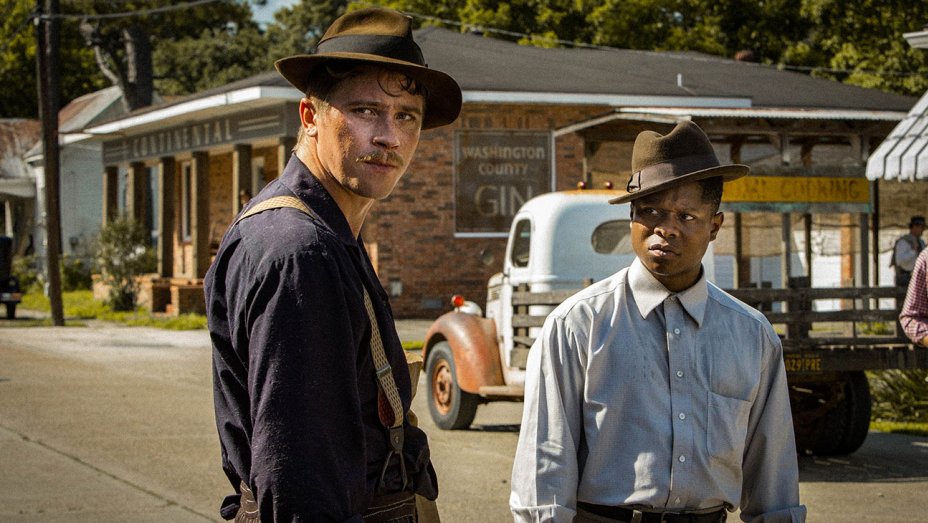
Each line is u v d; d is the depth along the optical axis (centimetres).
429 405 1027
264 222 219
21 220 4034
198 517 650
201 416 1034
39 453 838
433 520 252
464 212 2094
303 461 198
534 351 311
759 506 315
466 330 970
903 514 681
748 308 314
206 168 2378
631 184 307
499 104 2098
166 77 5772
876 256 1405
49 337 1881
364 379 222
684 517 300
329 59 231
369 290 226
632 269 312
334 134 233
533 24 3484
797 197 1162
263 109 2120
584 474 304
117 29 3812
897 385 1110
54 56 2784
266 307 205
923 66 3167
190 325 2062
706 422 300
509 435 983
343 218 229
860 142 1299
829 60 3453
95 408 1072
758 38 3531
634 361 303
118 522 634
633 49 3409
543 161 2131
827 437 869
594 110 2152
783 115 1227
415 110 240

--- --- ---

*WHAT TO DO*
From the line containing "464 212 2094" down to the last line, reproduce the records exactly. Include both ends.

*RESPONSE FOR THIS EXERCISE*
464 212 2094
303 461 198
534 351 311
759 506 315
466 330 970
903 514 681
748 308 314
206 168 2378
631 184 307
499 104 2098
166 77 5772
876 256 1405
49 337 1881
364 379 222
684 517 300
329 59 231
369 290 226
632 269 312
334 134 233
533 24 3484
797 197 1162
263 109 2120
584 474 304
117 29 3812
897 385 1110
54 56 2784
266 307 205
923 66 3167
190 325 2062
706 422 300
509 435 983
343 218 229
860 142 1299
829 60 3453
95 408 1072
758 38 3531
634 361 303
118 522 634
633 49 3409
543 161 2131
827 437 869
594 110 2152
783 115 1227
415 110 240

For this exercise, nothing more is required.